Economic Summary for Ukraine

  • Year 2009: Economic Summary for Ukraine



    • World economic crisis resulted in drop in external demand for Ukrainian products and restricted access to external financing for corporate sector. As a result, real GDP declined by 15.1% in 2009.
    • Economic crisis coupled with high political uncertainty resulted in contraction of real gross fixed capital accumulation by record 46.2%.
    • Agricultural sector suffered the least from economic crisis being supported by growth in livestock.
    • In the beginning of 2009 most serious gas sector conflict ever seen in Europe happened.
    • Russia and Ukraine signed a contract, according to which the parties agreed to calculate the price for imported natural gas according to formula-based approach.
    • Metallurgy and chemical industry, which suffered substantially due to plunge in external demand, enjoyed discounted gas and fright transportation tariffs.
    • The current account and financial account were in deficits due to rapid decline in exports and substantial outflow of capital.
    • Economic crisis resulted in larger drop of merchandise imports than exports, which resulted in narrowing trade deficit in goods.
    • Population welfare deteriorated in 2009. Unemployment rate (ILO) increased, while real wages contracted by 9.2% in real terms.
    • The deterioration of economic conditions resulted in the increased pressure on fiscal expenditures. Even though central fiscal revenues were lower than in 2008 for entire year, the Government did not sequester the budget.

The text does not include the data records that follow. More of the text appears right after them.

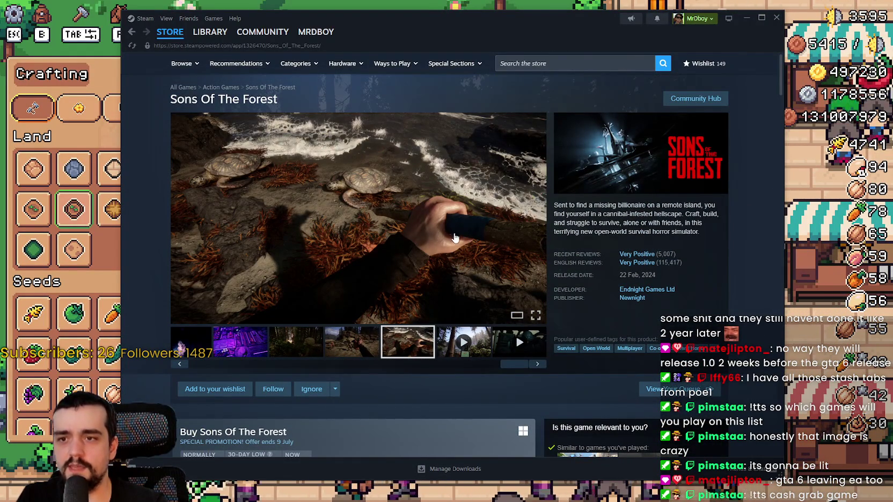
scroll(291, 233, down, 3)
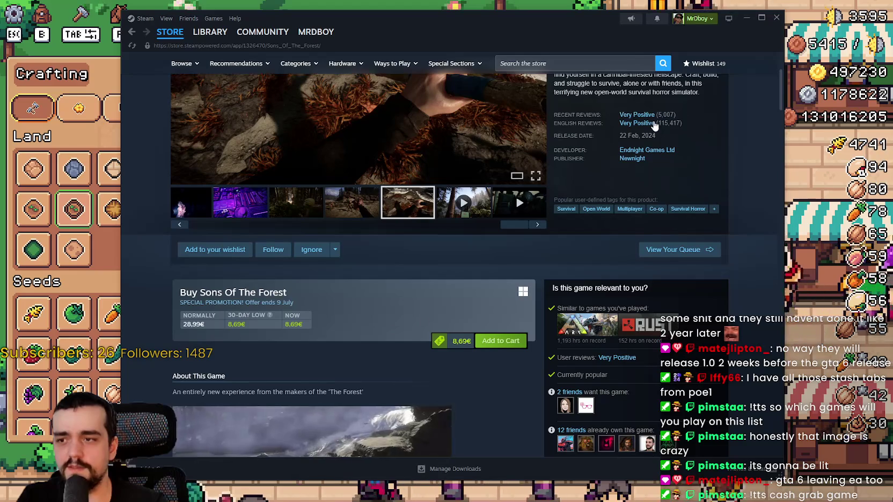
scroll(376, 336, down, 1)
scroll(375, 335, up, 3)
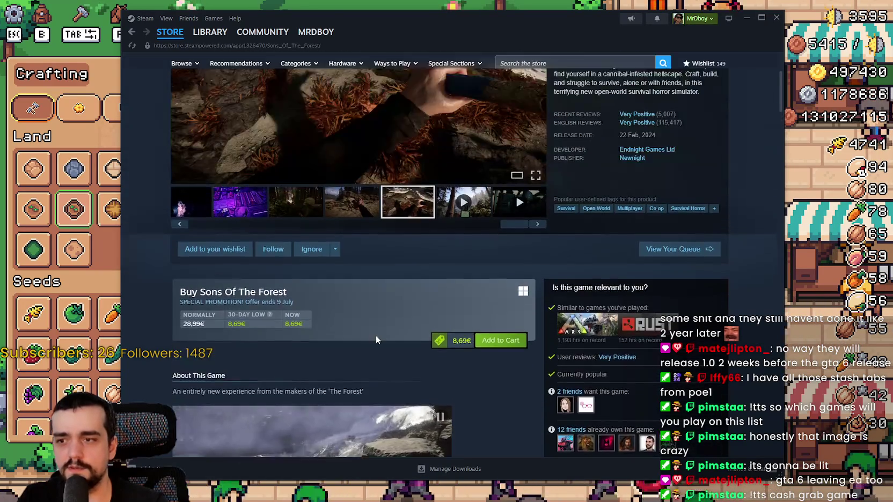
scroll(698, 74, up, 1)
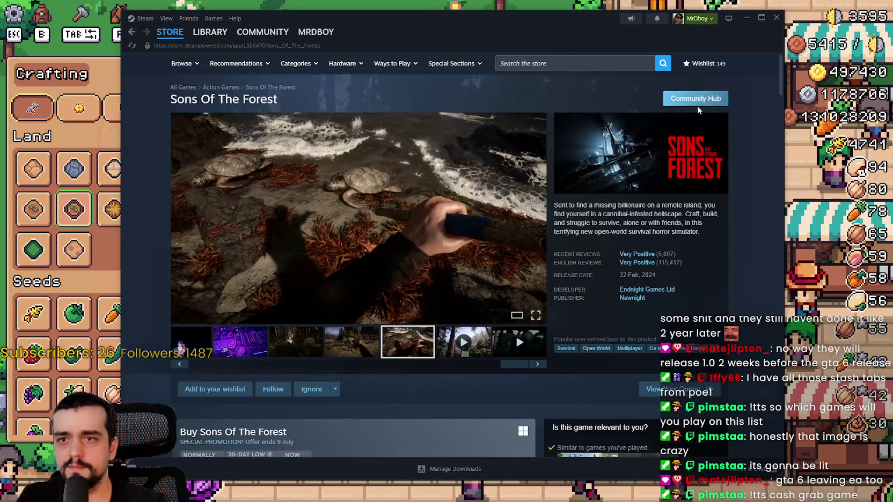
- Scroll through the Sons Of The Forest community hub, then return to the store front page
click(698, 97)
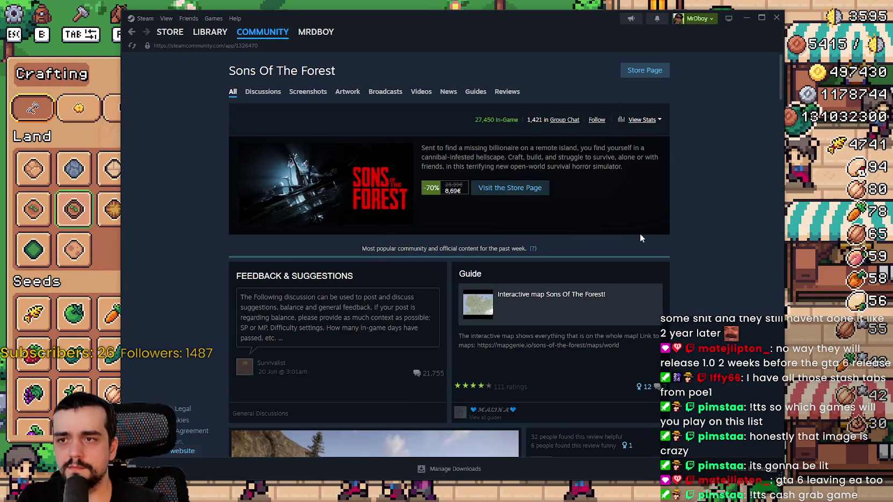
scroll(689, 300, down, 3)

    • The IMF provided the instalments at USD 4.7 bn for fiscal purposes. As a result, the Government financed pensions in time and in full, while the NJSC Naftogaz was able to pay for imported gas.

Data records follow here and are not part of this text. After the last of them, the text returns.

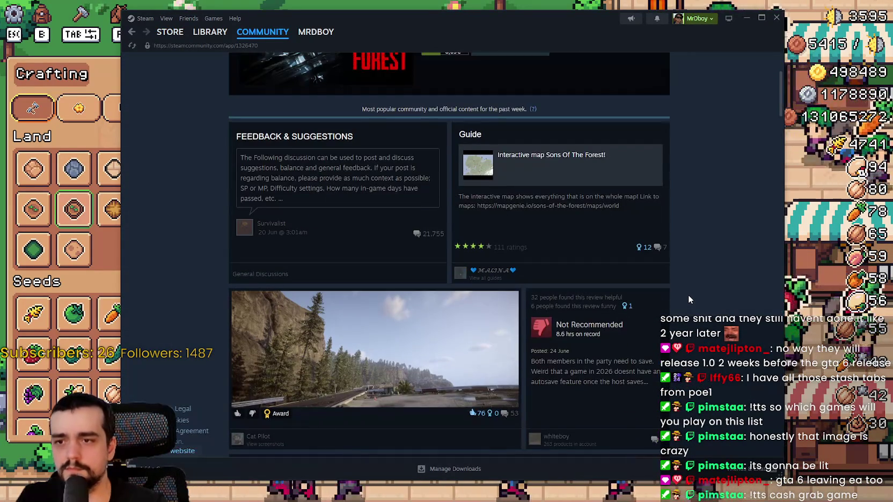
scroll(687, 294, down, 2)
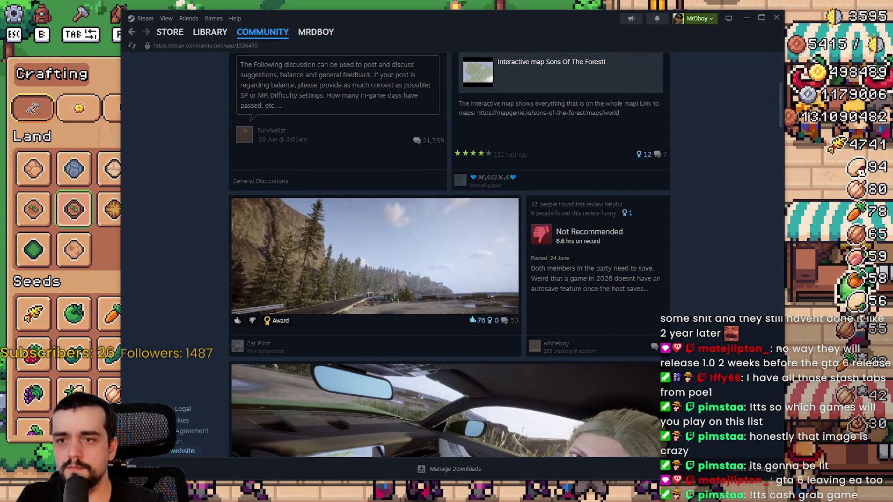
scroll(706, 330, down, 2)
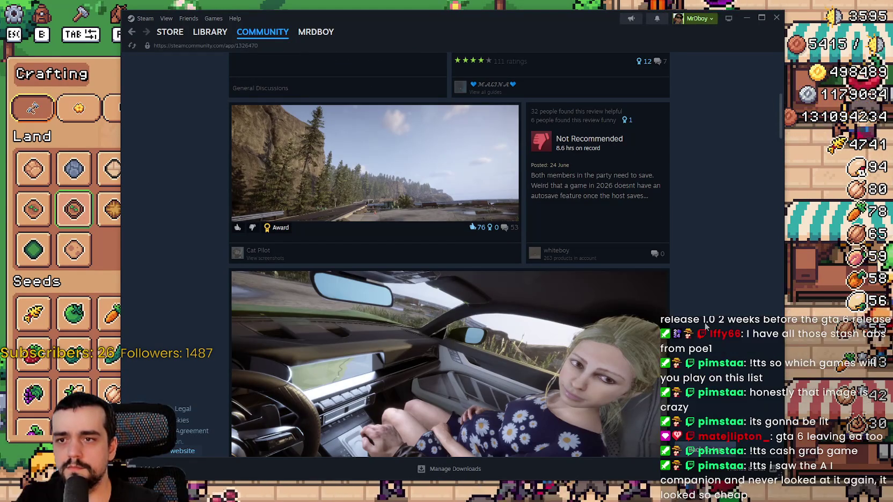
scroll(706, 330, down, 5)
scroll(702, 321, down, 8)
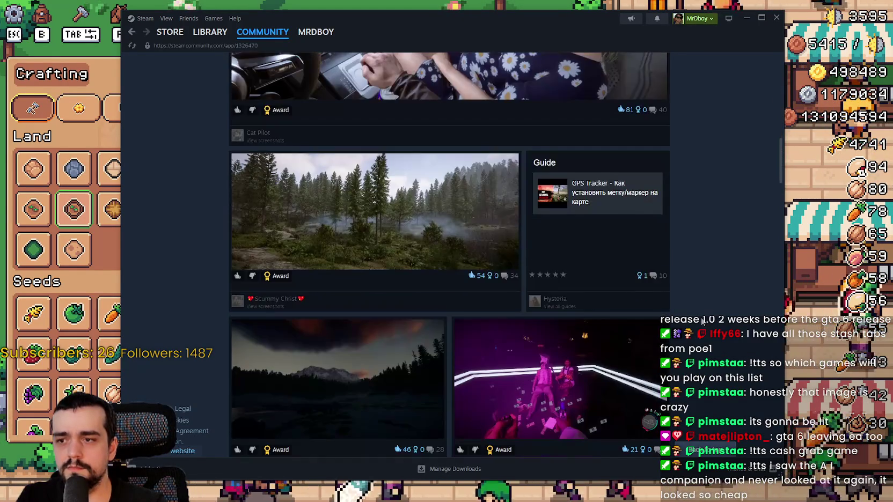
scroll(703, 320, down, 4)
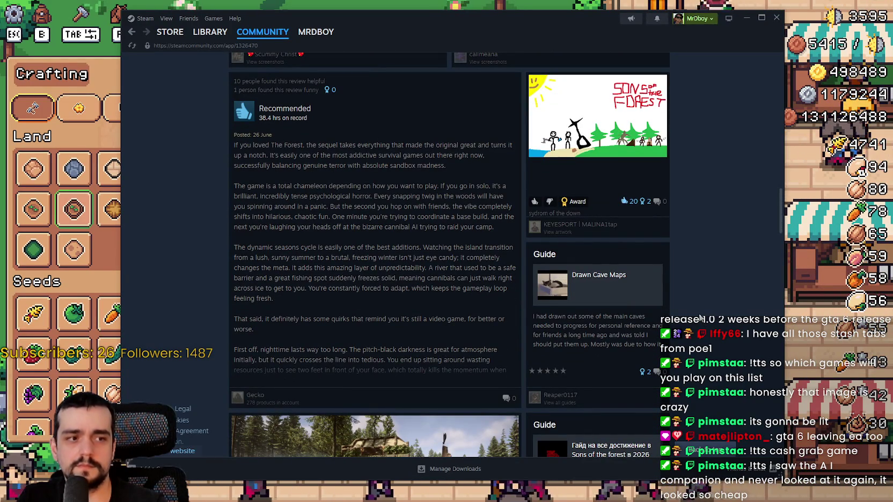
scroll(700, 318, down, 2)
scroll(696, 314, down, 10)
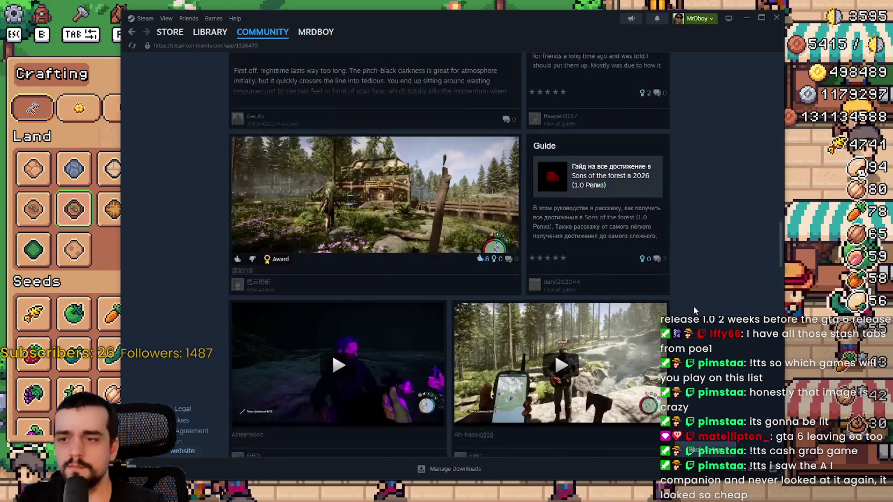
scroll(693, 306, down, 2)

    • State debt surged, though remaining at moderate level by international standards
    • Social standards were sharply raised in the end of 2009 increasing concerns on fiscal sustainability.
    • The Pension Fund expenditures increased to 18% of GDP, being largely financed at the expense of central fiscal transfers and State Treasury loans.
    • Consumer inflation decelerated, while money supply declined.
    • Hryvnia was more stable, being supported by NBU interventions.
    • Most financial institutions succeeded to survive.